Teixeira is on the 15-day DL with a Grade 1 hamstring strain, the least serious of the injury. The Yanks have made up for his loss by giving Johnson most of the reps at first base, while also using Francisco Cervelli over there, as they did Tuesday. I might be safe to say that Teixeira's days as a presence in the middle of the lineup are over, but he would easily be a better bet than Johnson or Cervelli over at first base, especially considering neither has ever spent much time at the position in their careers.
I mentioned this above, too, but Teixeira going on the DL and needing Johnson to play more first base gives more at-bats to Solarte, and they need him in the lineup with the way he's hitting.
And then there's David Robertson, maybe the most effective injury of them all. Robertson's injury leaves a big hole in the bullpen, and even though the relievers are doing their jobs so far, it's still really hurts the pen to lose Robertson.

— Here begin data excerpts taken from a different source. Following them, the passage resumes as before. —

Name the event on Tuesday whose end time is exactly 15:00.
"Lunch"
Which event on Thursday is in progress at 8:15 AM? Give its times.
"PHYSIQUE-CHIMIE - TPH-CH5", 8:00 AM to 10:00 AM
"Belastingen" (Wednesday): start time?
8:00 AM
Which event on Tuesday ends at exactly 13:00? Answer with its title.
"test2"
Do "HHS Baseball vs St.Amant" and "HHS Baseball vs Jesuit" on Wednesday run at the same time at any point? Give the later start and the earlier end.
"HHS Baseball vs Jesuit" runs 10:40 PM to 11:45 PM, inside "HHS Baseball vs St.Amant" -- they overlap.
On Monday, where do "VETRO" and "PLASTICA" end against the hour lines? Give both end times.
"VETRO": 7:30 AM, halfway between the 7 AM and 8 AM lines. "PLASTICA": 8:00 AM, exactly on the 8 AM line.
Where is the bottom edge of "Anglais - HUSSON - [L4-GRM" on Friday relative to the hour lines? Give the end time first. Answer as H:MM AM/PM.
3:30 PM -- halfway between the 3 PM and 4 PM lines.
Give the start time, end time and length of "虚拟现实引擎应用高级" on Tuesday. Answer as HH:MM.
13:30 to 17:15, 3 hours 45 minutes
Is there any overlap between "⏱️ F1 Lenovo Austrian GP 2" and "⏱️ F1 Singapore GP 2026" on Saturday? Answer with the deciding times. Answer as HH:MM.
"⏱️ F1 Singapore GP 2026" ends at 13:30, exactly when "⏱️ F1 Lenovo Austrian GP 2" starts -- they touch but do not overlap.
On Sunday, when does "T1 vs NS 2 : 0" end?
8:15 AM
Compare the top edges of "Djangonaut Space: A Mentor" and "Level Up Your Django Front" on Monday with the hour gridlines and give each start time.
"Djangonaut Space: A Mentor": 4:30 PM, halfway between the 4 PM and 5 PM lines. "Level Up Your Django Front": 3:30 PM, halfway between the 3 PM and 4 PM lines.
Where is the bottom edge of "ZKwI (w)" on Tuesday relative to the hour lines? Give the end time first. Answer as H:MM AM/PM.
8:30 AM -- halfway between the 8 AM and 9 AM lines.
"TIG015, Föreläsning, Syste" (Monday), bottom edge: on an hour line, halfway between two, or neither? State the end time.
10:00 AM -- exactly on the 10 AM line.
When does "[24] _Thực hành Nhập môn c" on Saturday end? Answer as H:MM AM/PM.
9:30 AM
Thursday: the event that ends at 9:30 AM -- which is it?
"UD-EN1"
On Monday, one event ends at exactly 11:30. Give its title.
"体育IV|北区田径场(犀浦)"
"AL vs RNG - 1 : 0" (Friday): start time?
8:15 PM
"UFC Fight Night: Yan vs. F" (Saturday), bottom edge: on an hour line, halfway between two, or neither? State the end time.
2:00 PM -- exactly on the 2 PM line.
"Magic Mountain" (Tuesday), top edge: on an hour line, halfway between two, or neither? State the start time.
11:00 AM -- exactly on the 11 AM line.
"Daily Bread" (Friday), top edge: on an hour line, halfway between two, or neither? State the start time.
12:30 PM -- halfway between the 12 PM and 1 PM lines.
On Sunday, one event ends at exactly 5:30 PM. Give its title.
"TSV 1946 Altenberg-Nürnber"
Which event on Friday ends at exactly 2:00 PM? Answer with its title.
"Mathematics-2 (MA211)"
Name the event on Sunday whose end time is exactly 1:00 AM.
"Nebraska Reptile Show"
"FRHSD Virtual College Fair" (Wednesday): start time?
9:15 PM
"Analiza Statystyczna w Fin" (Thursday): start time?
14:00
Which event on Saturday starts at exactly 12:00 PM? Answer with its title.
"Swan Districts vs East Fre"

As we saw yesterday, Girardi didn't want to have to use his bullpen in a game that was pretty much over early on, so he left Vidal Nuno out there to absorb most of the damage. Being that he threw 67 pitches, he'll be out for a couple of days, so the Yankees sent down Austin Romine to call up Shane Greene this afternoon, adding another arm to the pen.
Hopefully Robertson is able to come back in the minimum 15 days, because the bullpen is a better place when he's closing, Shawn Kelley is the setup man, the everybody else is wroking from the 7th inning downward.
Starting pitchers start off on a struggle: We're almost two turns through the starting rotation, and I must say, the Yankees' starting pitchers could have been a lot better in their first or first two starts of the year.
CC Sabathia looked terrible in his Opening Day start against the Houston Astros, but looked a lot better against the Blue Jays this past Sunday until giving up three runs in the 6th inning. He's clearly not an ace anymore, but if he can pitch the way he did during the spring, when his pitches looked sharp, he was commanding the strikezone, and velocity was an afterthought, he can still be a good starter.
Hiroki Kuroda has battled through two starts, we can say that, but he hasn't looked like the 2013 Kuroda that was one of the best pitchers in baseball for most of the season. I'm sure he'll get things on the right track, however, because he's a pro and knows what he's doing, and how to fix things.
Nova, he's bee disappointing. Especially yesterday, giving up seven runs in 3.2 innings. The Yankees expect a lot out of him this showing after showing a lot of potential in the second half of last season. Again, it can't be said that he won't turn things around, but for a young pitcher, it's more important for him to do so more than an experienced veteran like Kuroda.
Masahiro Tanaka and Michael Pineda. What's there to be picky about? Tanaka made his major league debut against the Blue Jays on Saturday and looked great. The Yankees gave him a lead, and he worked with it all the way to victory. He's making his Yankee Stadium debut tonight against the Orioles, and I expect that to be quite the show. And with Pineda, he's been away from the majors for two year, so anything he does now, you should just be glad he's healthy.
However, the one thing about this group of starters that has really impressive me the most -- and I guess it can be said about the pitching staff as a whole -- is that they're not walking anybody.
Through eight games, Yankees starters have walked just seven batters through 46.2 innings -- and five of those walks are Nova's. The pitching staff altogether was walked 18 in 69 innings this season.
That just shows how well the pitchers are throwing strikes, and keeping the ball near the strikezone, which can help and hurt you at the same time, though. Either way, I like it, and hope that continues as the season goes on.